- DATA SUPPLIED:
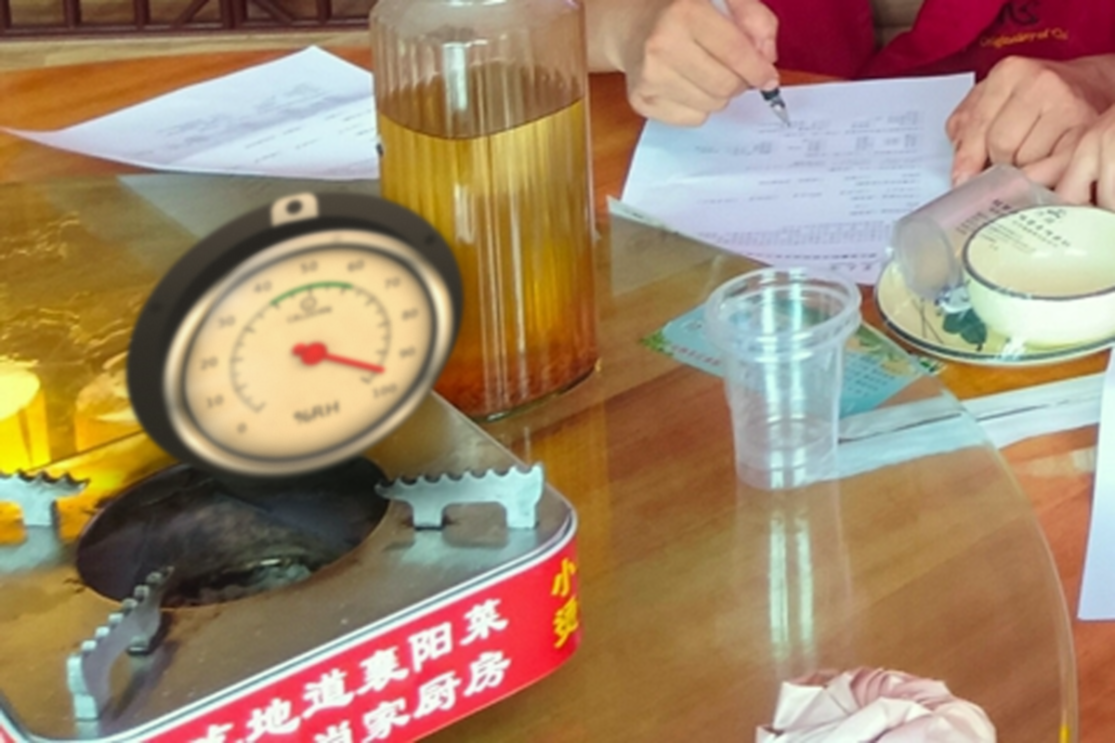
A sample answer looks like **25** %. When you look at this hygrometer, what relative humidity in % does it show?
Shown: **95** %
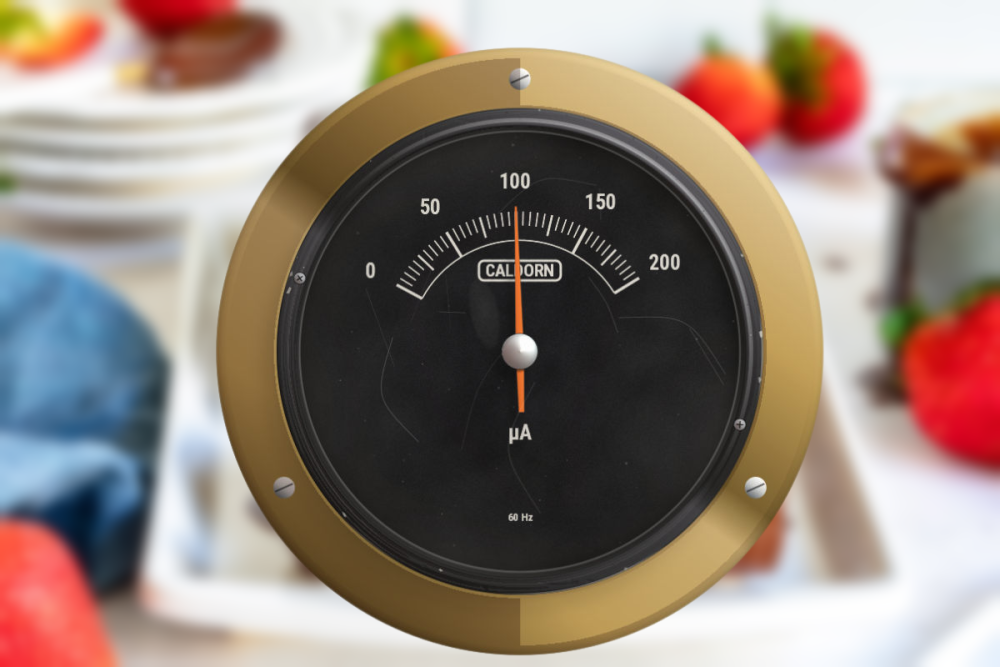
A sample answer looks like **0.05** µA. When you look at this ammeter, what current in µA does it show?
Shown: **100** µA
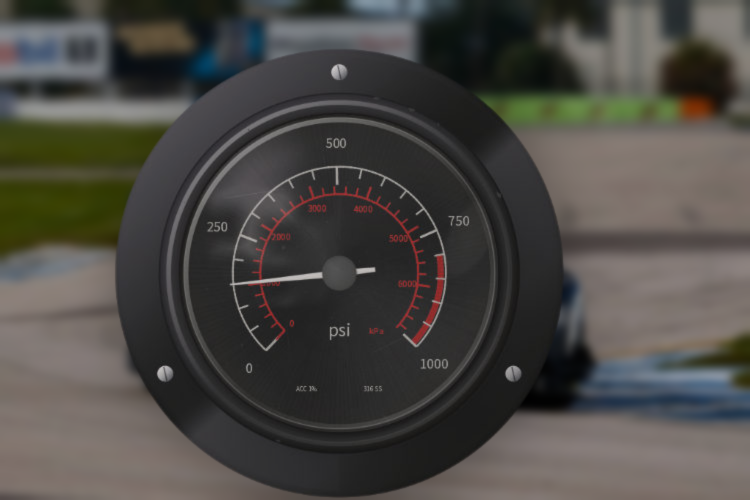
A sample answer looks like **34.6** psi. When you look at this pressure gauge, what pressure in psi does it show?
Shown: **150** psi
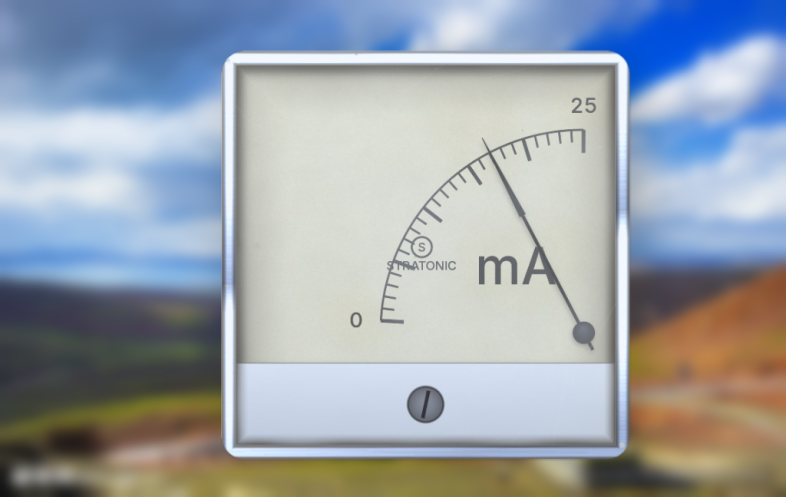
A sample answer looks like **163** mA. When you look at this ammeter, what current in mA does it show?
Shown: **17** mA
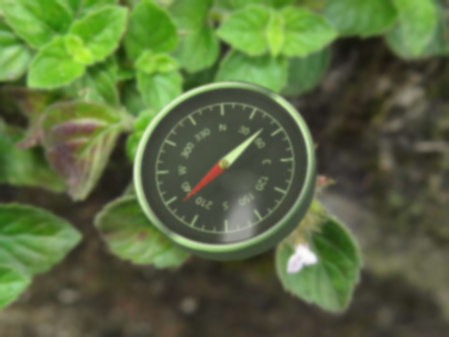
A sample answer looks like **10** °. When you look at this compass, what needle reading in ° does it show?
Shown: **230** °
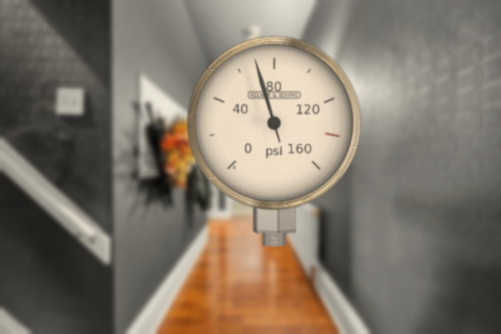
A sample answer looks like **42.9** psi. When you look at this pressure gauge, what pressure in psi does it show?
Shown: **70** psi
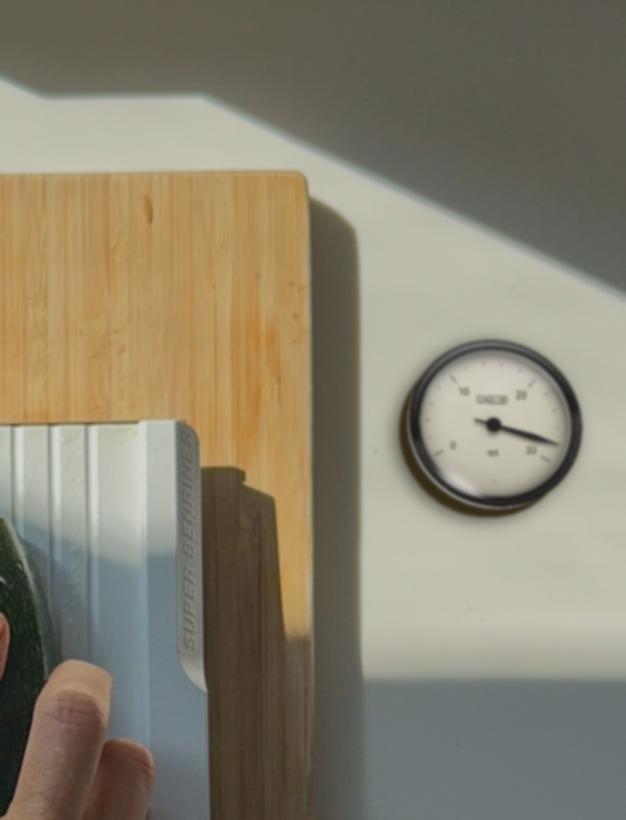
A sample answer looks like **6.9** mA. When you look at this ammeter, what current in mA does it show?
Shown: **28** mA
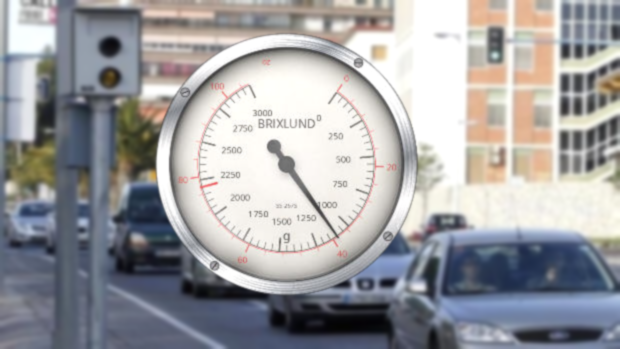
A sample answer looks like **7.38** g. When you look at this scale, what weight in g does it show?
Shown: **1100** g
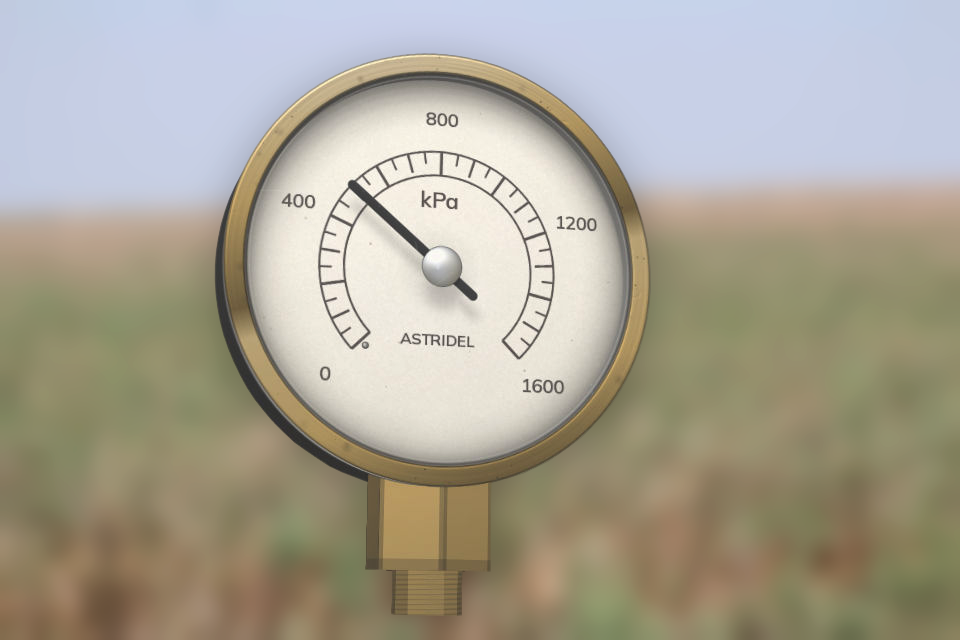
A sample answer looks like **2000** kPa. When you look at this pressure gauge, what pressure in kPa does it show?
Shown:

==

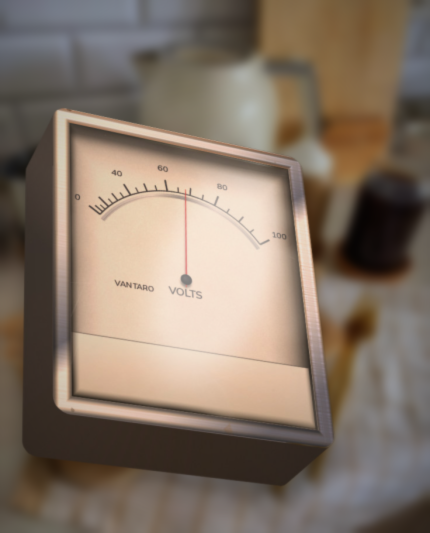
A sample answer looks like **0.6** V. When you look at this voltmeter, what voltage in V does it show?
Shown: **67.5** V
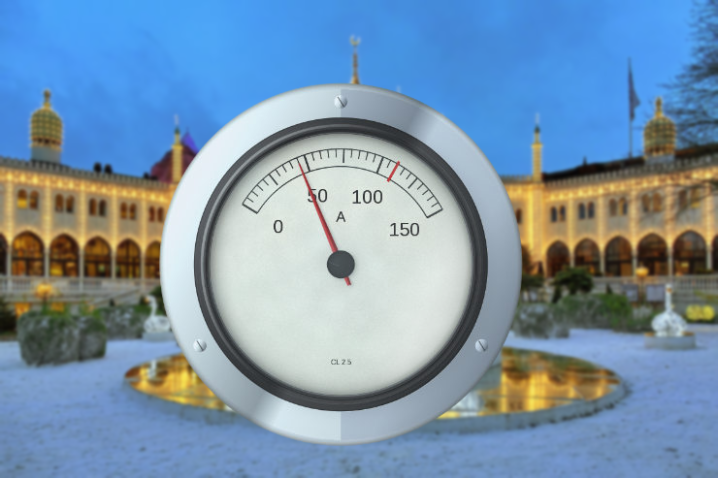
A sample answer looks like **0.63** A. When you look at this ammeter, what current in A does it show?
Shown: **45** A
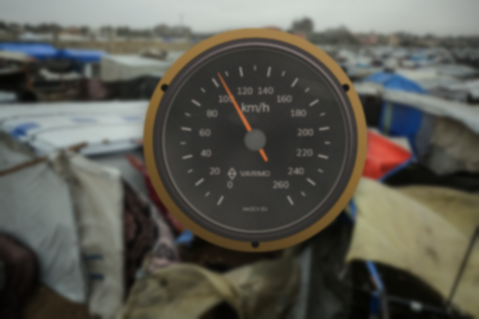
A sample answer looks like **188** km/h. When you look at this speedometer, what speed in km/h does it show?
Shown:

- WHAT YOU WILL DO: Copy out the lines above again word for word, starting with the line that contains "A sample answer looks like **0.05**" and going on through the line that contains "Shown: **17** mA". Leave the pictures out.

- SOLUTION FOR THIS EXERCISE:
A sample answer looks like **0.05** µA. When you look at this ammeter, what current in µA does it show?
Shown: **100** µA
A sample answer looks like **34.6** psi. When you look at this pressure gauge, what pressure in psi does it show?
Shown: **150** psi
A sample answer looks like **163** mA. When you look at this ammeter, what current in mA does it show?
Shown: **17** mA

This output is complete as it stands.